Filing into the Idea Foundry last night, about 120 women (and a few men) gathered to learn the next step for the region’s biggest, most influential voice in gender issues. After nine months of distributing surveys and receiving feedback, they found that “the community — you — you’re ready, and you want the Women’s Fund to be the organization that speaks to the woman who is defining success on her own terms,” said Nichole Dunn, Women’s Fund Executive Director.

Confronting and destroying gender norms is at the center of the Women’s Fund’s mission, and that effort resonates through their base. Over the last year, 1,000 of them have hosted and participated in Gender By Us, a toolkit that facilitates conversations about implicit bias and gender norms and expectations.

Markeisha Mason, Women’s Fund supporter and Director of the Boys and Girls Club of Columbus, said she’s implemented her own Women’s Fund approach in her interactions with the children she oversees. No longer can only boys move a heavy object, like a table — “The girls tell the boys, ‘No, it’s fine, I’ll move it’” — or join in on flag football.

For the teenagers in the program, Mason tests them on their willingness to ask for what they deserve. She poses a scenario where they make a decent wage, but then find out that their male counterpart makes $2 more an hour. The response she received was telling — the young girls were in agreement that it was wrong, but weren’t sure if they’d do anything about it for fear of being perceived as an “angry black woman.”

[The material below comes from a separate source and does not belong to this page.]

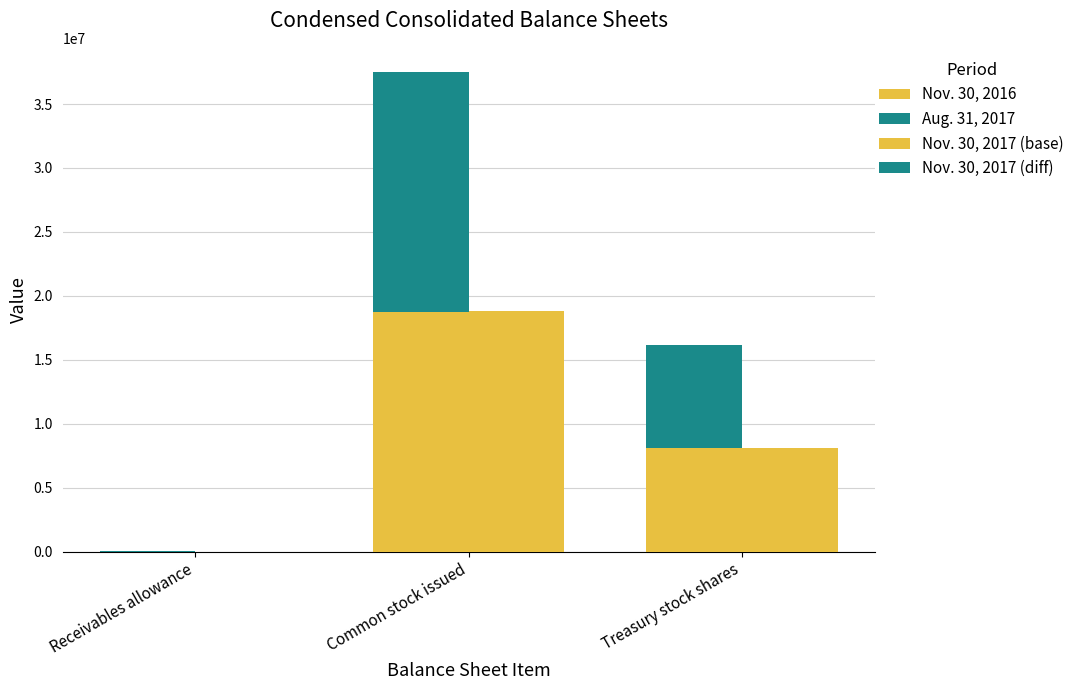

What is the label of the 2nd bar from the right?

Common stock issued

Equal pay, as well as paid maternity and paternity leave, are issues the Women’s Fund is strategically tackling in the near future, pledging to work within the small business community to assist entrepreneurs that desire an equitable workplace.

Moving forward, they’ve restructured their tagline, from “Advocate, convene and influence” to “Fiercely committed to igniting social change for gender equality.”

Dunn said, “Having a voice matters, and that’s what we’re here to do and to be.”